A mortgage is a one-time loan that allows you to buy a home without paying its full price upfront. Getting a mortgage involves six steps: pre-approval, house shopping, the mortgage application, loan processing and underwriting.
Mortgage lenders make sure you qualify for a loan by reviewing your financial background and discussing things like debt-to-income ratio. This article covers what lenders look at and the documents you’ll need to provide.
Credit History
Lenders want to know that you’ve been able to pay off other loans in the past before lending you money to buy your own home. This is why most mortgage lenders require a credit score — a number that tells them how well you’ve managed your debt.
Mortgage lenders usually favor borrowers with credit histories that are at least 7 years long. Those with shorter histories may be at risk of being denied a loan unless they can establish a credit history with some other method, like becoming an authorized user on someone else’s account or taking out a student or co-signed credit card.
To improve your credit scores, focus on paying down debt and limit the number of credit inquiries you make to avoid lowering your score. Also, when shopping for a mortgage, only compare rates within one window to prevent your credit scores from dropping in response to multiple rate inquiries. Credit scores can vary between credit bureaus, so you’ll need to check your credit reports from Experian, Equifax and TransUnion before applying for a mortgage.
Employment History
The employment history of borrowers plays an important role in the mortgage approval process. Lenders typically verify employment through verbal or written requests to the borrower’s employer. They may ask about the job title, hours per week and the likelihood that the borrower will continue to work at their current employer.
Generally, lenders want to see two years of steady employment. However, some loan programs will allow a shorter history. Borrowers who are recent graduates from college or trade school can use their full-time period in school as part of their employment history, as long as the degree is related to the borrower’s profession.
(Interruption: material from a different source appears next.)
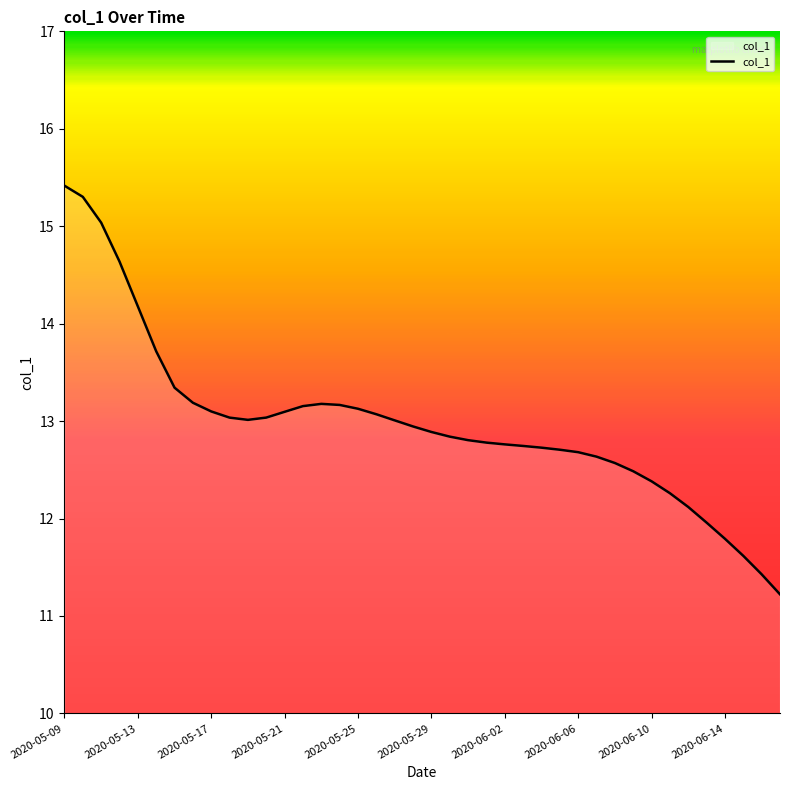

What is the maximum value shown in the chart?

15.4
Frequent job changes that don’t reflect professional growth or show a stagnation or decline in pay can hurt a borrower’s ability to obtain a mortgage, as well as any gaps in income. A COVID-19-related gap in employment, such as those that occurred during the pandemic, is often less detrimental than a job change that would not have been made due to the economy or the field of work.
Assets
Some lenders allow you to use your assets in lieu of income when qualifying for a mortgage. These are called asset based mortgages and they are typically reserved for self-employed borrowers, real estate investors and those with sizable monetary investments.
You’ll need to submit documentation showing the value of your assets as well as bank statements, brokerage statements and appraisal reports to verify that they are actually yours. Lenders will also look at your overdraft history to make sure that you’re not spending more than you have in the bank.
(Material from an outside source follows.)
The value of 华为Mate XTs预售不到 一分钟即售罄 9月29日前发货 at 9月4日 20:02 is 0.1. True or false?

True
It’s important to season your assets for a few months before you apply for a mortgage. Many borrowers try to shuffle money into their own accounts to qualify for a loan, but lenders will scrutinise this and ask for proof of how the funds were sourced and seasoned. This could derail your application. Instead, approach a specialist high net worth mortgage broker who has access to a wide range of private lenders that offer this type of financing.
Debts
When assessing mortgage applicants, lenders look at your debt-to-income ratio to determine whether you can afford the monthly repayments. This is calculated by adding up your debt payments (including credit card, auto loan and student loans) and dividing them by your pre-tax monthly income.
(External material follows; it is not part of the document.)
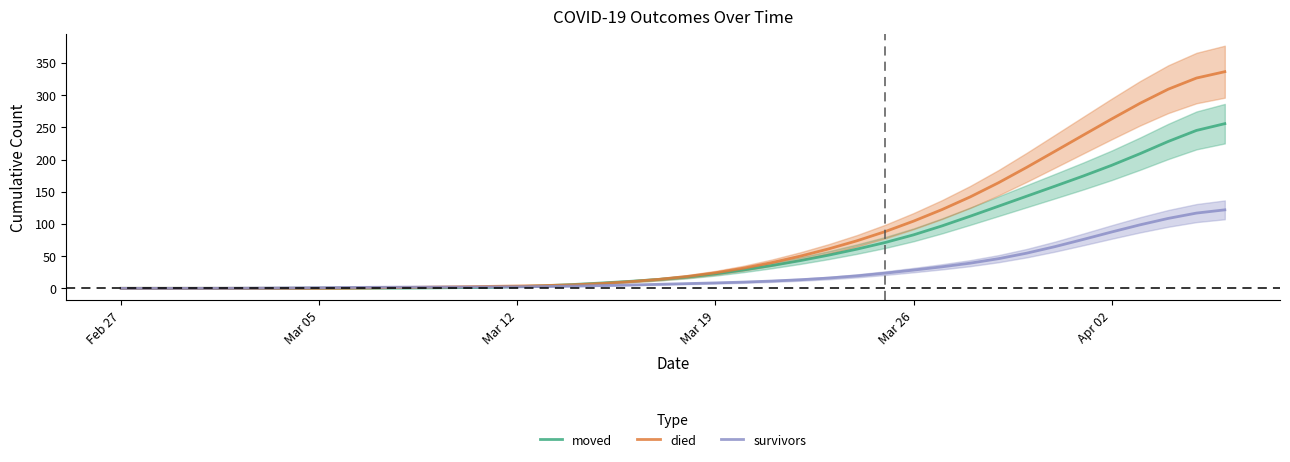

What is the highest value of the moved series?

255.7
Lenders will also check your payment history on existing debt and credit cards to see how punctual you have been. If you have had some recent late or missed payments, you should be prepared to explain the circumstances and provide any documentation that supports your case.
You will need pay stubs, tax returns and investment statements for properties or other assets you hold. You should also have a copy of your bank statement to show your readily available cash and savings.
This includes checking and savings accounts as well as money market, IRA, stock, bond or mutual fund statements. The more documentation you can have on hand to support your application, the more likely it is that you will be approved for a mortgage.